I use to work at an auto parts store.

One day this really good Looking blonde lady walks in and says “I need a 710”.

I asked her what was a “710”?

She replied, you know, a “710”.

I said, no mam, I ‘ve never heard of a “710”.

She looked at me like I was some kind of idiot & said “all cars have a 710”!

I then asked the lady if she would please step outside & show me on my car a “710”.

We walked outside, she popped the hood & pointed at this…..











Wait for it....


















7102.jpg
..…..….. she’d like two!
 
Seriously needed

I must blow the horn at least once each day on my way back and forth from work. The number of people yacking or texting and being completely oblivious to what's going on around them astounds me. When you honk, they throw you the finger as if it's your fault they're holding up traffic or something :lol:
 
When I die, I want to go like my grandfather did, quietly & peacefully in his sleep……

























…..and not screaming & yelling like the other passengers in his car!
 
When I die, I want to go like my grandfather did, quietly & peacefully in his sleep……
…..and not screaming & yelling like the other passengers in his car!
This is how my Grandfather died, but he never drove his Impala much faster than his John Deere so Grandma wasn't too banged up when he had his heart attack.
 
A newly married man was out in his garage waxing & cleaning his
beautiful Mustang GT when his new bride walk in & simply stood there
and watched him for a moment.

She finely said, “honey, don’t you think its time to sell your Mustang?”.

The husband replied, “wow, for a moment there you sounded just
like my ex-wife.”

“your ex-wife – I never knew you were married before” said his wife!

“I wasn’t” – replied her husband.
 
Why Wives Shouldn't Go Hunting...

IT WAS SATURDAY MORNING AS JAKE, AN AVID HUNTER, WOKE UP RARING TO GO BAG THE FIRST DEER OF THE SEASON.
HE WALKS DOWN TO THE KITCHEN TO GET A CUP OF COFFEE, AND TO HIS SURPRISE HE FINDS HIS WIFE, ALICE, SITTING
THERE, FULLY DRESSED IN CAMOUFLAGE.

Jake asks her, "What are you up to?"

Alice smiles, "I'm going hunting with you!"

Jake, though he had many reservations about this, reluctantly decides to take her along.

Three hours later they arrive at a game preserve just outside of San Marcos, Texas.

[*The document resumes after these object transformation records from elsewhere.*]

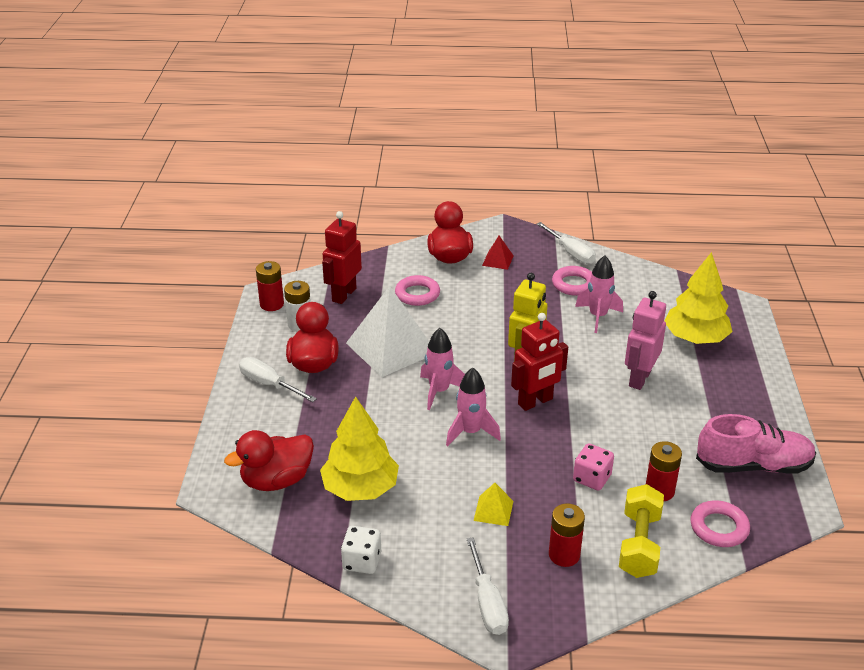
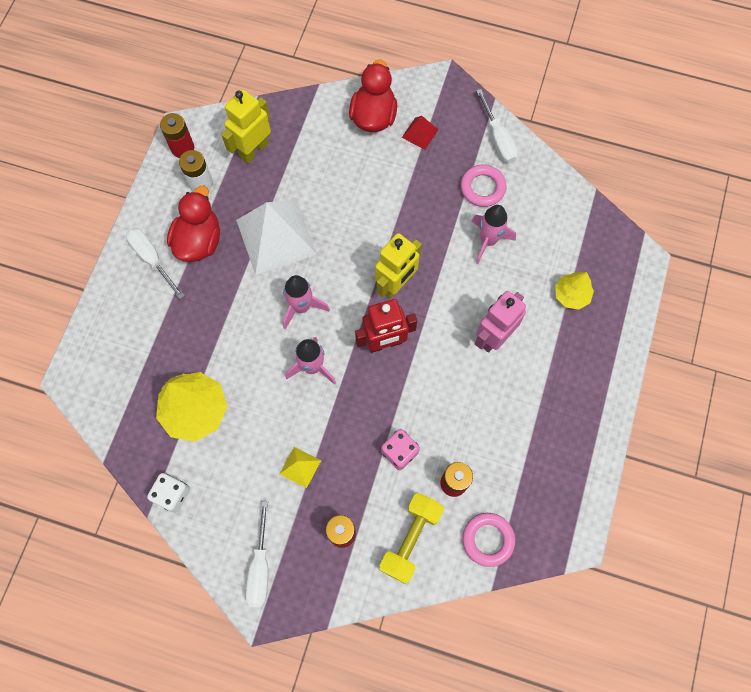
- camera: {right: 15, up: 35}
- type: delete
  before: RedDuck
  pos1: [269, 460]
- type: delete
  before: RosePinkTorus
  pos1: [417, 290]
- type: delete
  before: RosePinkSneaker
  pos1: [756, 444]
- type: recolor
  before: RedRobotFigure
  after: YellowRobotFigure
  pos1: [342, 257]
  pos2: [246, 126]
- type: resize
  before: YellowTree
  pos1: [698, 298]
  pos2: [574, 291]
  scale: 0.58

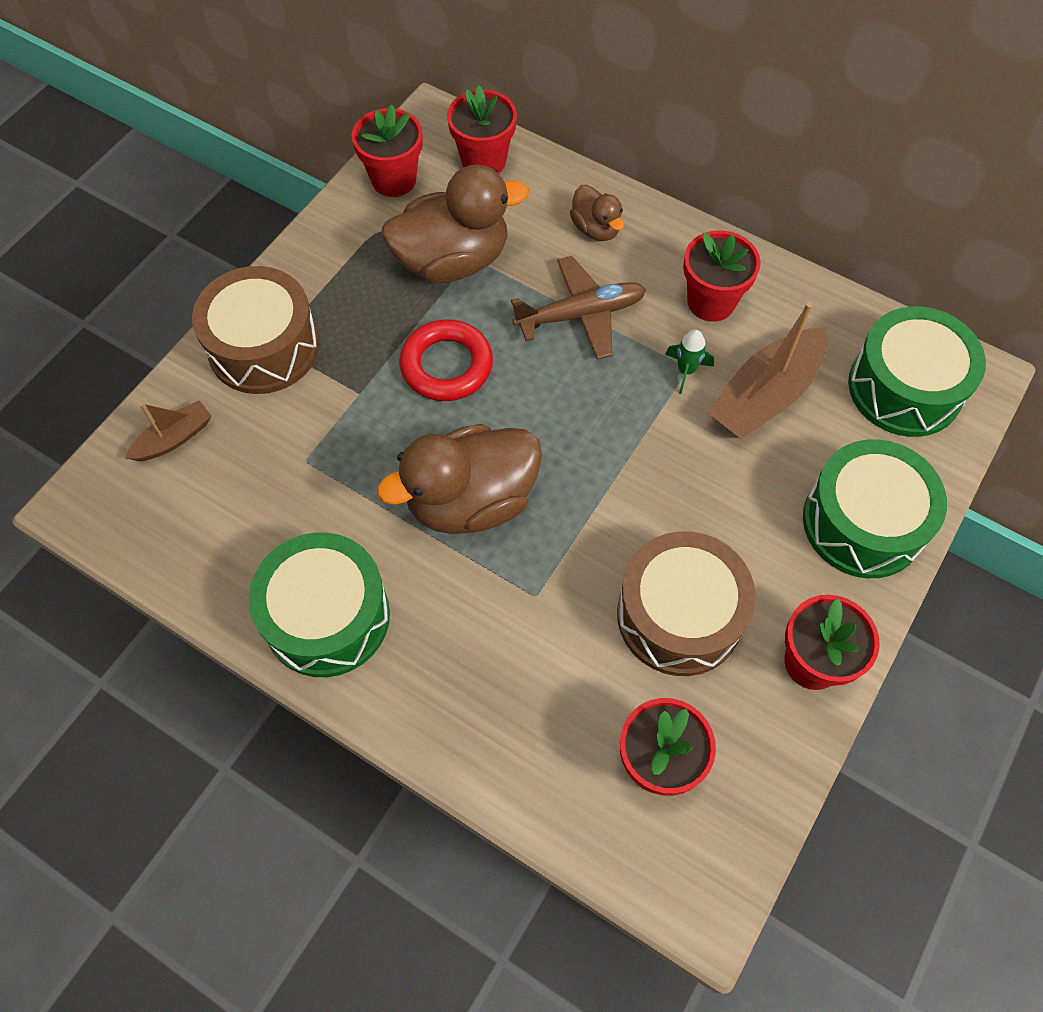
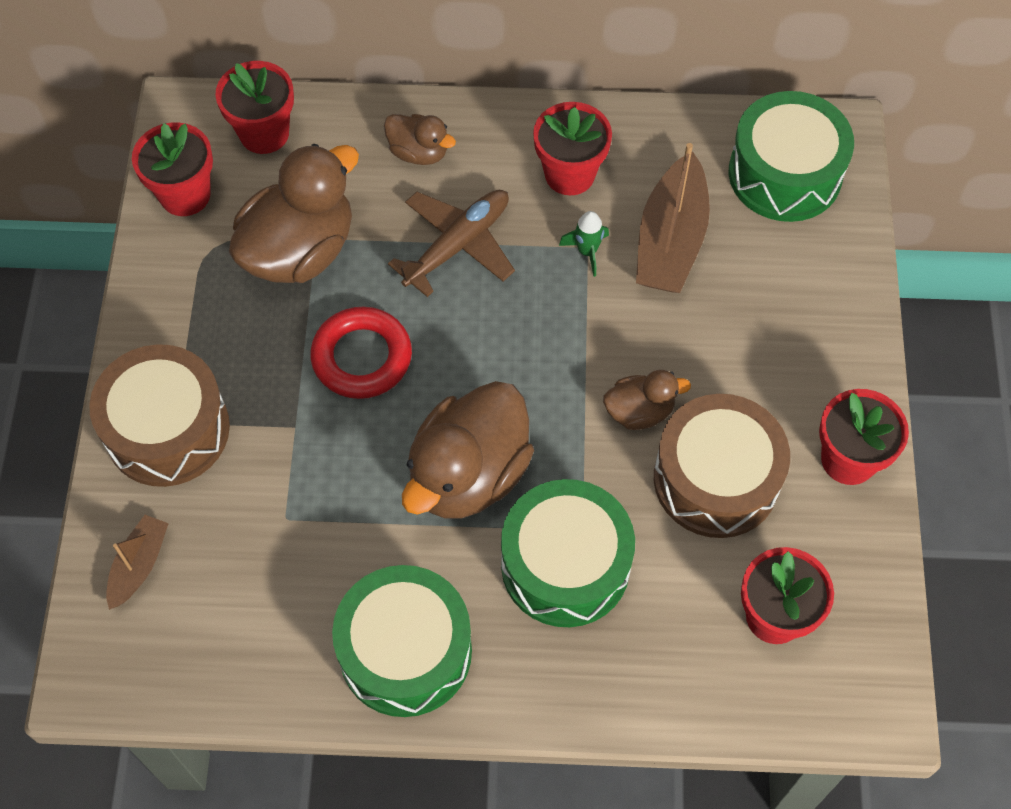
- camera: {right: -30, up: 0}
- type: insert
  after: BrownDuck
  pos2: [647, 400]
- type: move
  before: EmeraldDrum
  pos1: [875, 508]
  pos2: [568, 553]

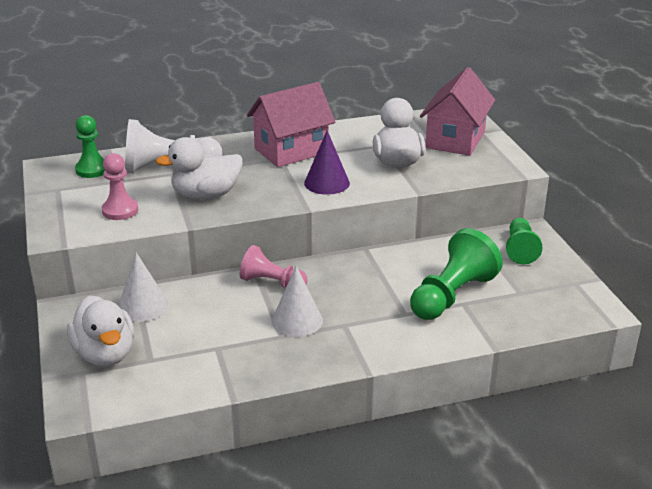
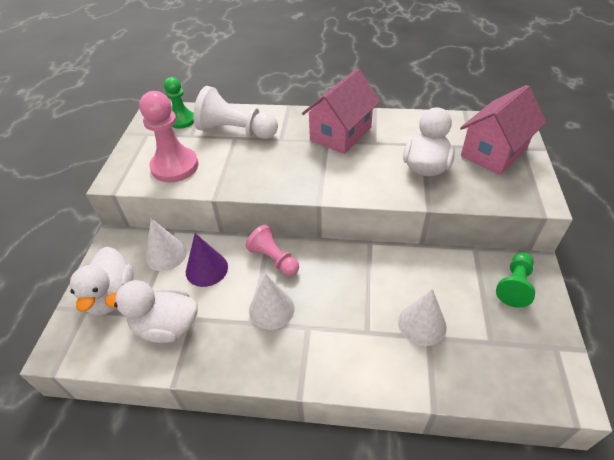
- camera: {right: 25, up: 15}
- type: move
  before: WhiteDuck
  pos1: [198, 168]
  pos2: [151, 311]
- type: move
  before: VioletCone
  pos1: [327, 162]
  pos2: [207, 260]
- type: replace
  before: EmeraldChessPawn
  after: WhiteCone
  pos1: [456, 274]
  pos2: [422, 317]
- type: rotate
  before: RosePinkCottage
  pos1: [291, 124]
  pos2: [341, 111]
  turn: -45
- type: resize
  before: RosePinkChessPawn
  pos1: [120, 186]
  pos2: [168, 136]
  scale: 1.59

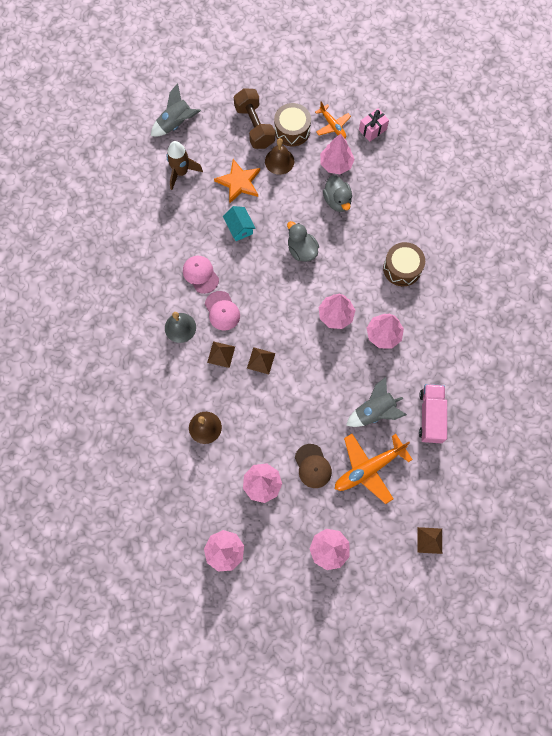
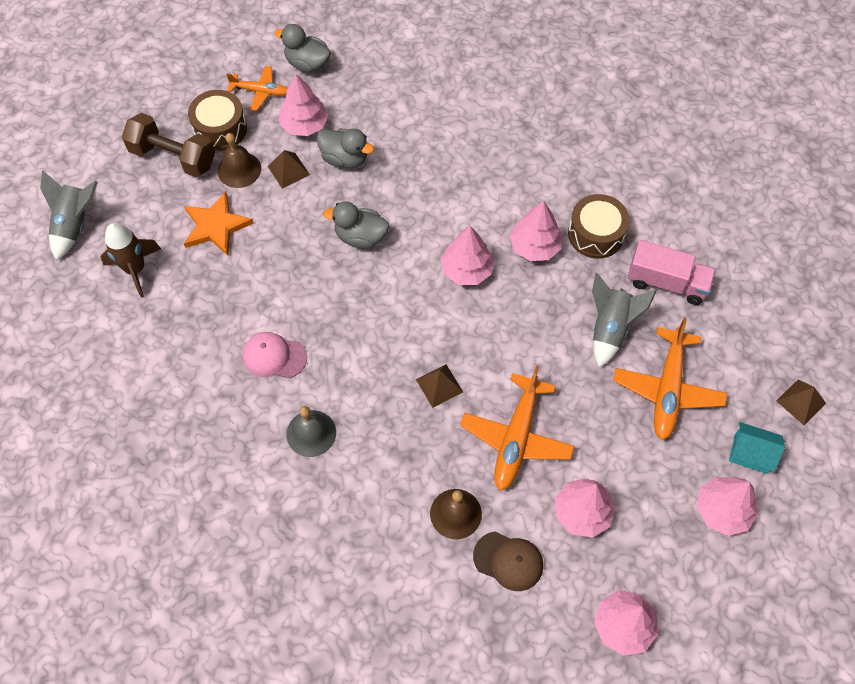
- camera: {right: -45, up: -10}
- type: delete
  before: RosePinkBaseballCap
  pos1: [222, 311]
- type: insert
  after: OrangeColouredAeroplane
  pos2: [517, 428]
- type: move
  before: BrownPyramidShape
  pos1: [221, 354]
  pos2: [289, 169]
- type: move
  before: AquaCottage
  pos1: [239, 223]
  pos2: [757, 448]
- type: move
  before: BrownBaseballCap
  pos1: [313, 466]
  pos2: [508, 561]
- type: move
  before: BrownDrum
  pos1: [404, 264]
  pos2: [599, 226]
- type: replace
  before: RosePinkPresent
  after: GreyDuck
  pos1: [374, 125]
  pos2: [302, 48]
- type: rotate
  before: RosePinkToyTruck
  pos1: [433, 413]
  pos2: [671, 272]
  turn: 150

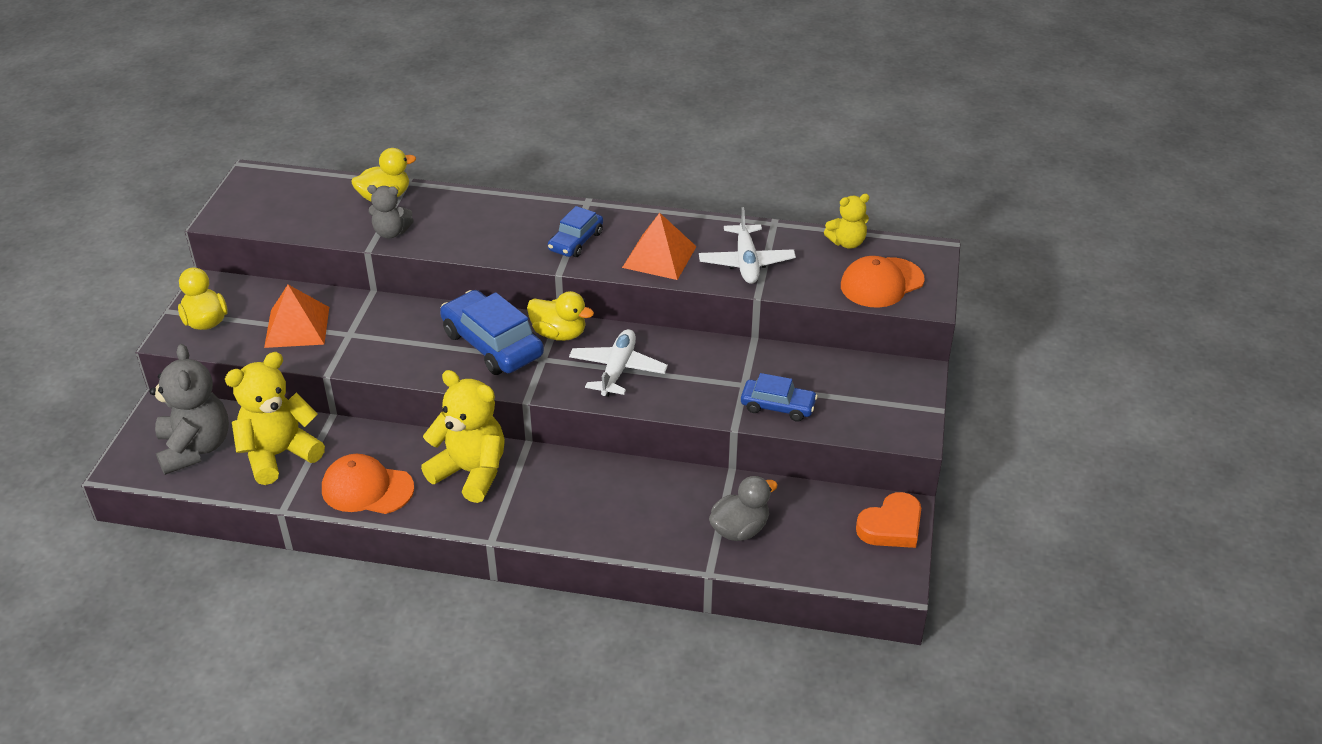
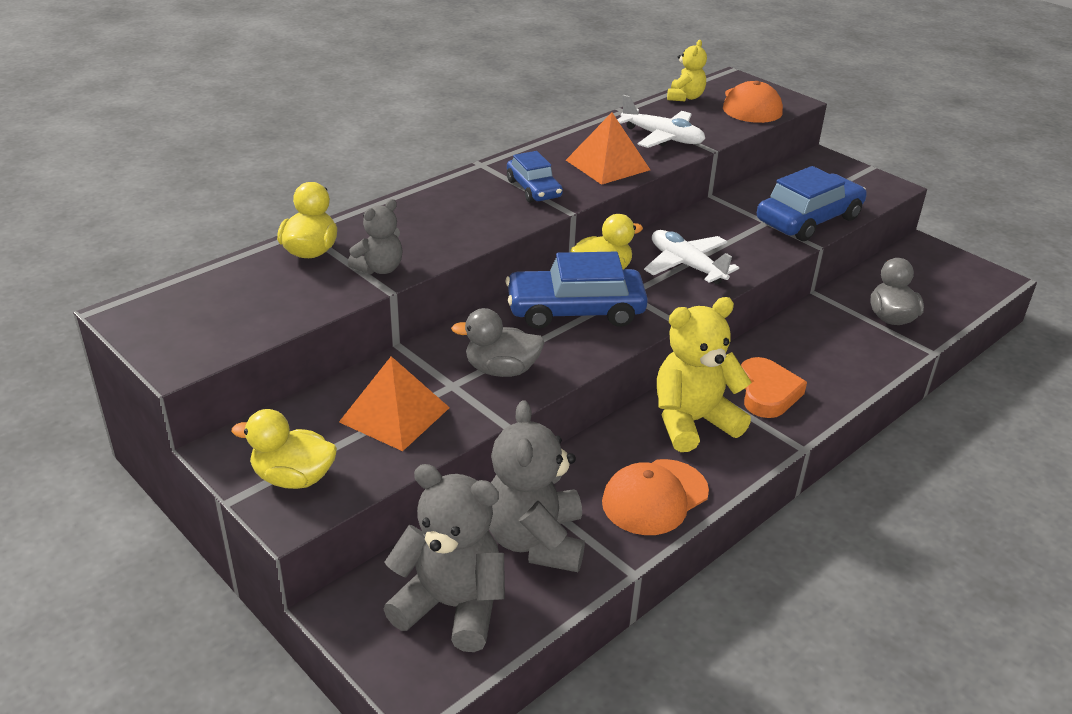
- camera: {right: -55, up: -5}
- type: insert
  after: GreyDuck
  pos2: [498, 342]
- type: move
  before: OrangeColouredHeart
  pos1: [888, 520]
  pos2: [774, 387]
- type: recolor
  before: YellowTeddy
  after: GreyTeddy
  pos1: [275, 418]
  pos2: [537, 486]
- type: resize
  before: BlueAutomobile
  pos1: [779, 397]
  pos2: [812, 203]
  scale: 1.69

Jake sets his lovely wife safely up in the tree stand and tells her, "If you see a deer, take careful aim on it and
I'll come running back as soon as I hear the shot." Jake walks away with a smile on his face knowing that
Alice couldn't bag an elephant --- much less a deer.

NOT 10 MINUTES PASS WHEN HE IS STARTLED AS HE HEARS AN ARRAY OF GUNSHOTS. QUICKLY, JAKE STARTS
RUNNING BACK. AS JAKE GETS CLOSER TO HER STAND, HE HEARS ALICE SCREAMING, "GET AWAY FROM MY DEER!"

CONFUSED AND FRIGHTENED, JAKE RACES FASTER TOWARDS HIS SCREAMING WIFE. AND AGAIN HE HEARS HER YELL,
"GET AWAY FROM MY DEER!" --- FOLLOWED BY ANOTHER VOLLEY OF GUNFIRE!

NOW WITHIN SIGHT OF WHERE HE HAD LEFT HIS WIFE, JAKE IS SURPRISED TO SEE A TEXAS GAME WARDEN WITH
HIS HANDS HIGH IN THE AIR.

The game warden, obviously distraught, yelled, "Okay, lady! You can have your deer! Just let me get my saddle off it!"